Stored data entries
►
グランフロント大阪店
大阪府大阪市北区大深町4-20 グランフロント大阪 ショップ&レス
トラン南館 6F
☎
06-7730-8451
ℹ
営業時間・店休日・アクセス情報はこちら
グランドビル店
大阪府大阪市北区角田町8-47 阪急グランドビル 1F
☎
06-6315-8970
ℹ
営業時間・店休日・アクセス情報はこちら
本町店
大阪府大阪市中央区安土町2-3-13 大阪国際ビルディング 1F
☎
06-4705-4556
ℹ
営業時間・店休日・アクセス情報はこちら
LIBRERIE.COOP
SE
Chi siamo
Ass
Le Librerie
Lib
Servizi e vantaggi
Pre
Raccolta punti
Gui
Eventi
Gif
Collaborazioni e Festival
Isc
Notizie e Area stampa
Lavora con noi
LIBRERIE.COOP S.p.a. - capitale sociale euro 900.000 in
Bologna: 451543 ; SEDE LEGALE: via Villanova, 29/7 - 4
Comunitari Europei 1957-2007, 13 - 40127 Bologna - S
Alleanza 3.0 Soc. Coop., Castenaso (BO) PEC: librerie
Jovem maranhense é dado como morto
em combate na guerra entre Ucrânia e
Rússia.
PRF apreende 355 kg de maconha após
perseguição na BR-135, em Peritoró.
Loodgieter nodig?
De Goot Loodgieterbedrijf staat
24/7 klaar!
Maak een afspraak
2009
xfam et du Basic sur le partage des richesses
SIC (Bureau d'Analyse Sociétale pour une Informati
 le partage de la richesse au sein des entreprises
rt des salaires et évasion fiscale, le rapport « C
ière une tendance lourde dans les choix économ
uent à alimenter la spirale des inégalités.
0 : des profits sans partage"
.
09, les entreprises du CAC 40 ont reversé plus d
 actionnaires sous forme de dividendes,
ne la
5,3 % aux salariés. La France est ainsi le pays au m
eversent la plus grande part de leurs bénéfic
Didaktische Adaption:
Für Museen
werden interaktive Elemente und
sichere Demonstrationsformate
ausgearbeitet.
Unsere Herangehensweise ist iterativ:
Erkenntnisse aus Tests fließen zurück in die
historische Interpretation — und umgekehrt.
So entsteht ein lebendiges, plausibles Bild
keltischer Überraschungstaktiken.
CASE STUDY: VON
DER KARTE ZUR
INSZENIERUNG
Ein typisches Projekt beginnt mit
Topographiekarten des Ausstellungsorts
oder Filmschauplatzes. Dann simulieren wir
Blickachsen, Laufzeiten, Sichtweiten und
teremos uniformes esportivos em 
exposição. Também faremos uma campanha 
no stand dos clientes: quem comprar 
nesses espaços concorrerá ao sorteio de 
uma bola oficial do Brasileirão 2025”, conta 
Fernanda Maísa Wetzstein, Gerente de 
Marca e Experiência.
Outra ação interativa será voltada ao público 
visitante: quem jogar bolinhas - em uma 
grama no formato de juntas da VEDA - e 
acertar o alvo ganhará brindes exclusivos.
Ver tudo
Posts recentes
◄
— PROBLEM DESCRIPTION —
Put every line from the first of the rows above down to the one containing "xfam et du Basic sur le partage des richesses", both included, into a Markdown table with the columns Number and Line text, numbering each line and omitting blank lines.

— COMPLETED TASK —
| Number | Line text |
|---|---|
| 1 | グランフロント大阪店 |
| 2 | 大阪府大阪市北区大深町4-20 グランフロント大阪 ショップ&レス |
| 3 | トラン南館 6F |
| 4 | ☎ |
| 5 | 06-7730-8451 |
| 6 | ℹ |
| 7 | 営業時間・店休日・アクセス情報はこちら |
| 8 | グランドビル店 |
| 9 | 大阪府大阪市北区角田町8-47 阪急グランドビル 1F |
| 10 | ☎ |
| 11 | 06-6315-8970 |
| 12 | ℹ |
| 13 | 営業時間・店休日・アクセス情報はこちら |
| 14 | 本町店 |
| 15 | 大阪府大阪市中央区安土町2-3-13 大阪国際ビルディング 1F |
| 16 | ☎ |
| 17 | 06-4705-4556 |
| 18 | ℹ |
| 19 | 営業時間・店休日・アクセス情報はこちら |
| 20 | LIBRERIE.COOP |
| 21 | SE |
| 22 | Chi siamo |
| 23 | Ass |
| 24 | Le Librerie |
| 25 | Lib |
| 26 | Servizi e vantaggi |
| 27 | Pre |
| 28 | Raccolta punti |
| 29 | Gui |
| 30 | Eventi |
| 31 | Gif |
| 32 | Collaborazioni e Festival |
| 33 | Isc |
| 34 | Notizie e Area stampa |
| 35 | Lavora con noi |
| 36 | LIBRERIE.COOP S.p.a. - capitale sociale euro 900.000 in |
| 37 | Bologna: 451543 ; SEDE LEGALE: via Villanova, 29/7 - 4 |
| 38 | Comunitari Europei 1957-2007, 13 - 40127 Bologna - S |
| 39 | Alleanza 3.0 Soc. Coop., Castenaso (BO) PEC: librerie |
| 40 | Jovem maranhense é dado como morto |
| 41 | em combate na guerra entre Ucrânia e |
| 42 | Rússia. |
| 43 | PRF apreende 355 kg de maconha após |
| 44 | perseguição na BR-135, em Peritoró. |
| 45 | Loodgieter nodig? |
| 46 | De Goot Loodgieterbedrijf staat |
| 47 | 24/7 klaar! |
| 48 | Maak een afspraak |
| 49 | 2009 |
| 50 | xfam et du Basic sur le partage des richesses |